▶ **Records provided**:
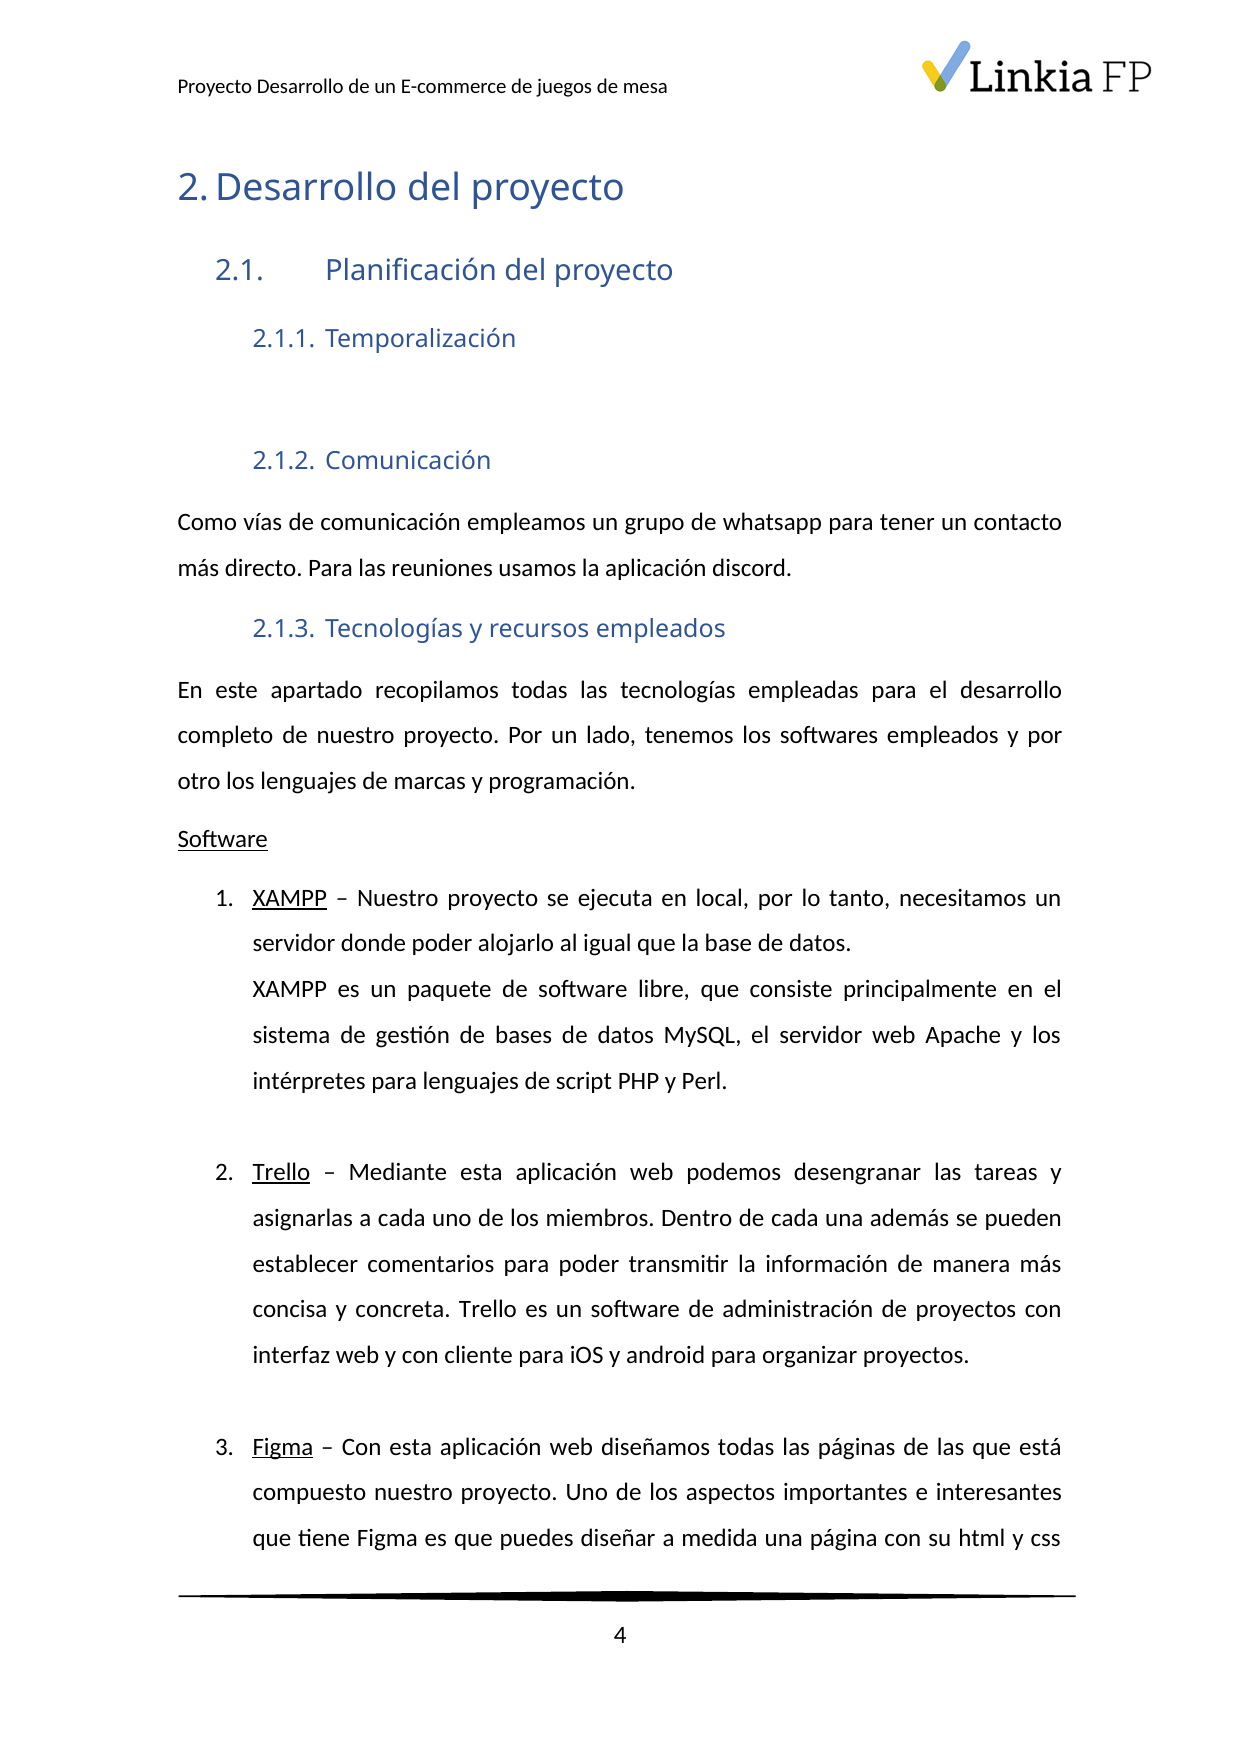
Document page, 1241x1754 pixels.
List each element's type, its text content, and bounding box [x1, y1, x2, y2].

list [215, 1431, 1063, 1553]
list Trello – Mediante esta aplicación web podemos desengranar las tareas y asignarlas a cada uno de los miembros. Dentro de cada una además se pueden establecer comentarios para poder transmitir la información de manera más concisa y concreta. Trello es un software de administración de proyectos con interfaz web y con cliente para iOS y android para organizar proyectos. [215, 1156, 1063, 1370]
subtitle Temporalización [252, 321, 1063, 355]
text Software [177, 824, 1063, 854]
list XAMPP es un paquete de software libre, que consiste principalmente en el sistema de gestión de bases de datos MySQL, el servidor web Apache y los intérpretes para lenguajes de script PHP y Perl. [252, 973, 1063, 1095]
list XAMPP – Nuestro proyecto se ejecuta en local, por lo tanto, necesitamos un servidor donde poder alojarlo al igual que la base de datos. [215, 882, 1063, 958]
text En este apartado recopilamos todas las tecnologías empleadas para el desarrollo completo de nuestro proyecto. Por un lado, tenemos los softwares empleados y por otro los lenguajes de marcas y programación. [177, 674, 1063, 796]
subtitle Comunicación [252, 443, 1063, 477]
picture [914, 33, 1163, 101]
subtitle Tecnologías y recursos empleados [252, 610, 1063, 644]
text Como vías de comunicación empleamos un grupo de whatsapp para tener un contacto más directo. Para las reuniones usamos la aplicación discord. [177, 506, 1063, 583]
subtitle Desarrollo del proyecto [177, 160, 1063, 211]
subtitle Planificación del proyecto [215, 249, 1063, 289]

▶ **To do**:
Determine how many lines of the entries above carry the string "empleados", and give that number alone.

▶ **Task result**:
2